GNU parallel doesn't fully utilize my CPUs

Question

I'm running a command like this on my 36 core server (EC2 c4.8xlarge/Amazon Linux).

find . -type f | parallel -j 36 mycommand

The number of files to process is ~1,000,000, and it takes dozens of minutes. It should run 36 processes simultaneously. However, from the result of top, there are about 10 processes at most, and 70% is idle. ps shows more processes, but most of them are defunct.

I guessed it was because each mycommand finished so quickly, parallel could not catch up spawning new processes. So I tried parallel --nice 20 to allocate more CPU time to parallel itself, but this didn't work.

Does anyone have an idea to improve this?

$ parallel --version GNU parallel 20151022

Do you understand that `parallel` will not make `find` run in parallel. Even if it could, it would certainly be stuck waiting on IO as a CPU is always faster than the hard drive. — Julie Pelletier, May 31 '16 at 05:22
@JuliePelletier I tried making list of files beforehand by `find . -type f > files`, but didn't improve. — aosho235, May 31 '16 at 05:35
The speed of the `find` command will not improve unless you change the path you ask it to search. It is dependent on the hard drive's speed. — Julie Pelletier, May 31 '16 at 05:38
@JuliePelletier I thought I could remove the bottleneck from the hard drive by making list beforehand and feeding it to `parallel` (`parallel -j36 mycommand < files`), but didn't improve. — aosho235, May 31 '16 at 06:06
I may have misunderstood that.
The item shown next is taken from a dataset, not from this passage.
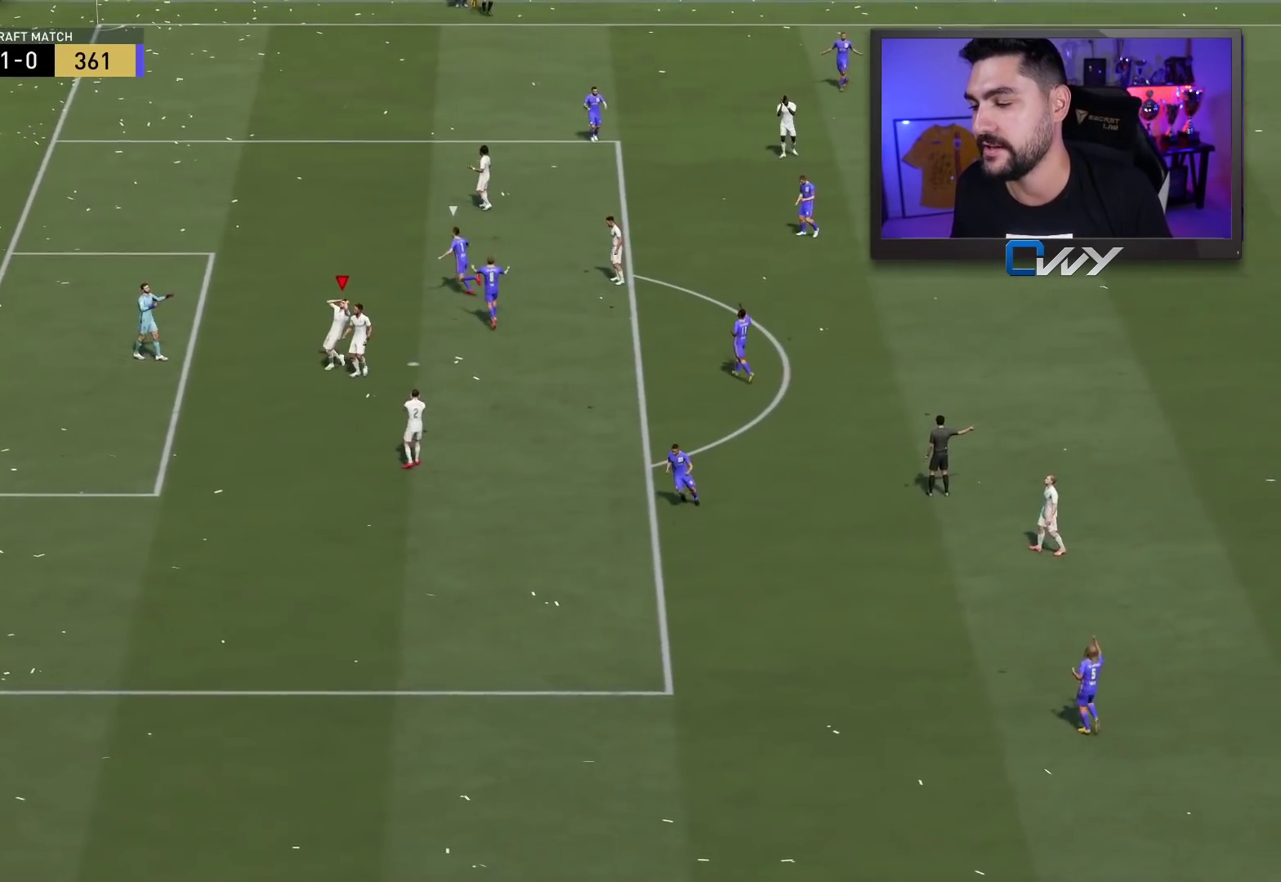
{"buttons": [], "left_stick": "up-left", "right_stick": "center", "events": [[117, "CROSS", "down"], [117, "L1", "down"], [117, "R1", "down"], [167, "CROSS", "up"], [167, "L1", "up"], [167, "R1", "up"], [283, "L1", "down"], [300, "CROSS", "down"], [300, "R1", "down"], [400, "CROSS", "up"], [400, "L1", "up"], [400, "R1", "up"]]}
Yes, the list being done beforehand does remove that part of the strain on the hard drive. Then the actual question depends on what happens in your `mycommand`. — Julie Pelletier, May 31 '16 at 06:12
Just quick guess ... did you try with `find | xargs -n 1 -P 36 mycommand` if your xargs support the `-P` argument? maybe you could use larger `-n` if mycommand supports processing more files in one run. That would save some overhead. — Fox, May 31 '16 at 09:20
Do you really need the -j36? I thought parallel used the number of cores as the default. — Zoredache, May 31 '16 at 14:07
@Fox indeed xargs with -P option was much faster than parallel when I faced a similar situation, where `mycommand` was not worth the overhead of parallel. I timed running mogrify on 1000 images (resizing) using 4 cores, and parallel took 17 seconds (with only about 90% CPU utilization, 15% of which was from a perl child process of parallel), compared to 4 seconds using xargs -P 4 (full CPU utilization). — Yibo Yang, Aug 27 '18 at 00:29

Ole Tange · Accepted Answer · 2017-02-13T09:39:12.407

3

The number of files to process is ~1,000,000, and it takes dozens of minutes.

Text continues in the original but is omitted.